Hoge Raad beschikking 26 oktober 2018
In een recente beschikking (HR 26 oktober 2018; ECLI:NL:HR:2018:1986) heeft de Hoge Raad een aanvullende mogelijkheid toegevoegd, namelijk:
- indien de ontbindingsrechter (en in casu beide partijen) in eerste instantie van onjuiste feiten is uitgegaan, hetgeen pas in een latere procedure is komen vast te staan. In een dergelijk geval is een aanvullende vergoeding op basis van goed werkgeverschap of redelijkheid en billijkheid een mogelijkheid.
Een beperkte uitbreiding van de Baijingsleer, waar de Hoge Raad redres vindt voor onrechtvaardigheid. Een vergelijking dringt zich op met het Pratt & Whitney arrest (HR 3 december 1999, ECLI:NL:HR:1999:AA3818), waar onrechtmatige daad mogelijk was naast (en na verloop van de termijn voor) het toen geldende kennelijk onredelijk ontslag, bij het onjuist inlichten van het UWV.
Baijingsleer onder de Wwz
Bovengenoemde mogelijkheden bestaan onder de Wwz nog immer, waarbij de Wwz zelfs een verruiming laat zien van mogelijkheden om aanvullende vergoedingen te vorderen naast de wettelijke vergoedingen (billijke vergoeding, transitievergoeding). Thans geldt immers niet langer een appelverbod, zijn nevenvorderingen mogelijk (‘alle mogelijke vorderingen’, Kamerstukken II 33818, nr. 4, p. 59) en is de volle redelijkheidsweging verdwenen. Thans gelden primair de forfaitaire transitievergoeding en de billijke vergoeding, die beiden geen redelijkheidstoets in zich bergen.

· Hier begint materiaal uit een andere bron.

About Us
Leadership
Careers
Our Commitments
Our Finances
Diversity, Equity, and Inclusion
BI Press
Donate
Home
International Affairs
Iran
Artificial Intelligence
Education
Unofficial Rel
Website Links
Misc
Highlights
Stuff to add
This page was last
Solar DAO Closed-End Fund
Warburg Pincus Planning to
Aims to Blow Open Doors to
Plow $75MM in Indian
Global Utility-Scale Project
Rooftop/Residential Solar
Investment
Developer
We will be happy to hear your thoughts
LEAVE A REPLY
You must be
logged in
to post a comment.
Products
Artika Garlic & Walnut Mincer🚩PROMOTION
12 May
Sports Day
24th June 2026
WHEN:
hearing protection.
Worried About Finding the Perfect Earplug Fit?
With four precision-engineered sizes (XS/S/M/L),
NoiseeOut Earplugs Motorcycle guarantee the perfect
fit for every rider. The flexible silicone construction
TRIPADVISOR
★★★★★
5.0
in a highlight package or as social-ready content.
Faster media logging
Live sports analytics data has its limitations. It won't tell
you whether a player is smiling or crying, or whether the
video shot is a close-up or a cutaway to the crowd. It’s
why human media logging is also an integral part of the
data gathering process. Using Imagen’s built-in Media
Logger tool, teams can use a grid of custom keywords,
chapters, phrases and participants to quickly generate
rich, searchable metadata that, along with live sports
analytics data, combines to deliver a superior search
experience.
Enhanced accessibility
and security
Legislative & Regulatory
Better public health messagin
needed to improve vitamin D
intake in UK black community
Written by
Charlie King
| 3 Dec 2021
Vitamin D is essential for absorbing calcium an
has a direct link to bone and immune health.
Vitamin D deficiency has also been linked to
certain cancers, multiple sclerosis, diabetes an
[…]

De Wwz-jurisprudentie op dit vlak ondersteunt deze verruiming. Daarbij geldt wel als kennelijke ondergrens dat het feitencomplex een andere moet zijn, dan die ten grondslag ligt aan de eis tot een billijke vergoeding. Daarnaast zal de aanvullende vergoeding mijns inziens in beginsel een ander object moeten hebben dan de transitievergoeding (gevolgen ontslag / transitie werk naar werk) of billijke vergoeding. In het bijzonder bij de billijke vergoeding dient onderscheid gemaakt te worden naar type (veelal: ernstig verwijtbaar handelen of nalaten met beëindiging tot gevolg, maar de vergoeding kan ook als alternatief voor herstel in hoger beroep dienen). Een aantal voorbeelden uit de jurisprudentie:
-
“Voor toekenning daarnaast van een vergoeding op basis van artikel 7:611 BW kan alleen aanleiding bestaan als de gestelde dat heeft geleid tot de opzegging of ontbinding van de arbeidsovereenkomst en losstaat van de gevolgen van het ontslag als zodanig.” (Rechtbank Noord-Holland 2 mei 2018 (ECLI:NL:RBNHO:2018:4064).
-
‘Schadevergoeding op grond van artikel 7:611 BW kan wel bestaan naast de schadevergoeding op grond van artikel 7:673 lid 9 BW, maar dan moet er wel een ander argument voor worden aangevoerd.’ (Rechtbank Overijssel, 31 januari 2017 (ECLI:NL:RBOVE:2017:429), Rechtbank Limburg 29 maart 2016 (ECLI:NL:RBLIM:2016:2713).
Praktische handvatten
- De vier hiervoor genoemde uitzonderingen op de uitputtende aard van de ontslagvergoeding blijven gelden (de oude Baijingsleer).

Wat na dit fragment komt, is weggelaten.